Deze week top over mogelijke Verdragswijziging (en)

Met dank overgenomen van EUobserver (EUOBSERVER) i, gepubliceerd op vrijdag 10 december 2010, 17:56.

EUOBSERVER / AGENDA - A European summit tops the agenda next week (13-19 December), with EU leaders set to agree a limited EU treaty change in order to set up a permanent rescue mechanism for countries in financial difficulty.

While governments insist financial support for Greece and Ireland is not in breach of the treaty's 'no bail-out' clause, German Chancellor Angela Merkel i continues to be wary of her country's constitutional court, with several legal challenges currently ongoing.

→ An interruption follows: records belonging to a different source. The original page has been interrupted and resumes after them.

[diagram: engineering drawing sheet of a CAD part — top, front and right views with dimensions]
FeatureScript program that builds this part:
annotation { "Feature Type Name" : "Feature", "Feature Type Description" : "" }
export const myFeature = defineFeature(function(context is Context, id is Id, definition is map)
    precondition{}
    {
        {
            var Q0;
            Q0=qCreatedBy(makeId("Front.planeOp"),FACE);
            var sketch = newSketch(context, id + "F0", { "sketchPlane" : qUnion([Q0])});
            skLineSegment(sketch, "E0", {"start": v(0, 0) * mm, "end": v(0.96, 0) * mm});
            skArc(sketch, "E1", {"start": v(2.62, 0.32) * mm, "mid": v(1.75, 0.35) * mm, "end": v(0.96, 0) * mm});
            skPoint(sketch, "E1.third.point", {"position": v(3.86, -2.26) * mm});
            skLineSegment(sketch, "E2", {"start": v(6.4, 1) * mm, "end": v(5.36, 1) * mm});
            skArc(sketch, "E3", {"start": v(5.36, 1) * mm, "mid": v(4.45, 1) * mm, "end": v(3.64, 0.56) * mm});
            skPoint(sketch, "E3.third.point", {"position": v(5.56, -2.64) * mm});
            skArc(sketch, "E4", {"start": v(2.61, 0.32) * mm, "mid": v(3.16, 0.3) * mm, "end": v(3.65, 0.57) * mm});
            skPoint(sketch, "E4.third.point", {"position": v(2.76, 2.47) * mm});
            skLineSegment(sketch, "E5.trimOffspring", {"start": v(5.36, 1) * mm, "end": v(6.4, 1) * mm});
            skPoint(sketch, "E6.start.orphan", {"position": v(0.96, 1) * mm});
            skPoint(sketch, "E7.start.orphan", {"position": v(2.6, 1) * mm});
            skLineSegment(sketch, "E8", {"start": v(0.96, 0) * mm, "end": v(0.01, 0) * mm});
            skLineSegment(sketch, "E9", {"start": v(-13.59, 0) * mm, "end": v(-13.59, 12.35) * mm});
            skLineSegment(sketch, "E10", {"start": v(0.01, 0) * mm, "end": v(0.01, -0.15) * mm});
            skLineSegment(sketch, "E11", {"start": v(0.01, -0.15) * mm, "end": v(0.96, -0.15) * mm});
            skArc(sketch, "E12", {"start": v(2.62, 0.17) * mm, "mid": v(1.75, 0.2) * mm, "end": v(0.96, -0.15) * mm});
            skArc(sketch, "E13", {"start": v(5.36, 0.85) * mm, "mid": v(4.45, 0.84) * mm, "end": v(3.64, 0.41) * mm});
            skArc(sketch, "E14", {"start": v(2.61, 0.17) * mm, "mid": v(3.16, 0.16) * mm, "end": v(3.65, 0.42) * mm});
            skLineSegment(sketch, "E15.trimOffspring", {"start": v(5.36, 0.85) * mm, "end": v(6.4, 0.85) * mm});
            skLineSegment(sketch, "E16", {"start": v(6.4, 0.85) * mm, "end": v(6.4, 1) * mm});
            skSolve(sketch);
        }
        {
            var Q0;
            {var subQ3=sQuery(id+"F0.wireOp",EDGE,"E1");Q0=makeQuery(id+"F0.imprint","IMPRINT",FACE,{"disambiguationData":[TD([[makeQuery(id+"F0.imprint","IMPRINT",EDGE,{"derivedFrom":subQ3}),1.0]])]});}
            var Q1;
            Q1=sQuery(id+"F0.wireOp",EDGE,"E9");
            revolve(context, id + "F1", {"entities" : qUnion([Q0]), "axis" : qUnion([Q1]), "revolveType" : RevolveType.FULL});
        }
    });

To end future legal uncertainty, EU leaders meeting in Brussels on Thursday and Friday (16-17 December) are expected to agree new language to be inserted into the EU rulebook, although the exact phrasing is still being negotiated.

Germany is keen that future handouts from a permanent crisis fund, set to take over from the temporary European Financial Stability Facility in mid 2013, should also include terms that force private sector investors to share the costs.

Foreign affairs ministers meeting in Brussels on Monday and Tuesday (13-14) under various formats will prepare the summit's draft conclusions. They are also expected to endorse a draft regulation to set up the European Citizens' Initiative, a new petition procedure allowing citizens to call for EU action in a particular area.

A range of enlargement issues and the EU's 2020 growth strategy are also on the agenda, with EU high representative Catherine Ashton i and EU enlargement commissioner Stefan Fule i scheduled to participate in a Eastern Partnership ministerial meeting in Brussels on Monday.

Also on the agenda for Monday, foreign ministers will discuss developments in a range of different trouble-spots across the globe, including Sudan, the Middle East, Somalia, Côte d'Ivoire, Afghanistan and Iran.

EU fishery ministers will role up their sleeves for the annual cat-fight on Monday over who gets to plunder what from Europe's increasingly depleted seas. Electoral pressure means ministers typically agree TACs and Quotas in excess of scientific recommendations.

MEPs sitting in plenary in Strasbourg next week (13-16 December) are also likely to vote in support of the European Citizens' Initiative, with a second big vote on next year's EU budget set to take place Wednesday (15 December).

A dispute between member states and the European Parliament over next year's budget has rumbled on for several months, but a series of 11th-hour compromises has enabled the parliamentary vote next week before MEPs jet off on their holidays.

Also on Wednesday, parliament's human rights award - the Sakharov Prize - is scheduled to be awarded to this year's winner, Cuban dissident Guillermo Farinas, although doubts remain over whether Mr Farinas will be allowed to travel to Strasbourg.

European Parliament President Jerzy Buzek i has written to Cuban President Raúl Castro, asking him to sanction the journey. "Remember that they consider us to be 21st Century slaves without freedom of movement," Mr Farinas said of the Cuban regime in October, while speaking to EUobserver by phone.

MEPs will also vote on tougher rules to combat human trafficking, as well as a new European Protection Order which would enable victims of crime who are granted protection in one member state to potentially get similar protection if they move to another.

Finally, on Thursday (16 December) EU social affairs commissioner László Andor i will unveil a new flagship initiative to fight poverty. Member states agreed earlier this year to lift at least 20 million people out of poverty and exclusion by 2020.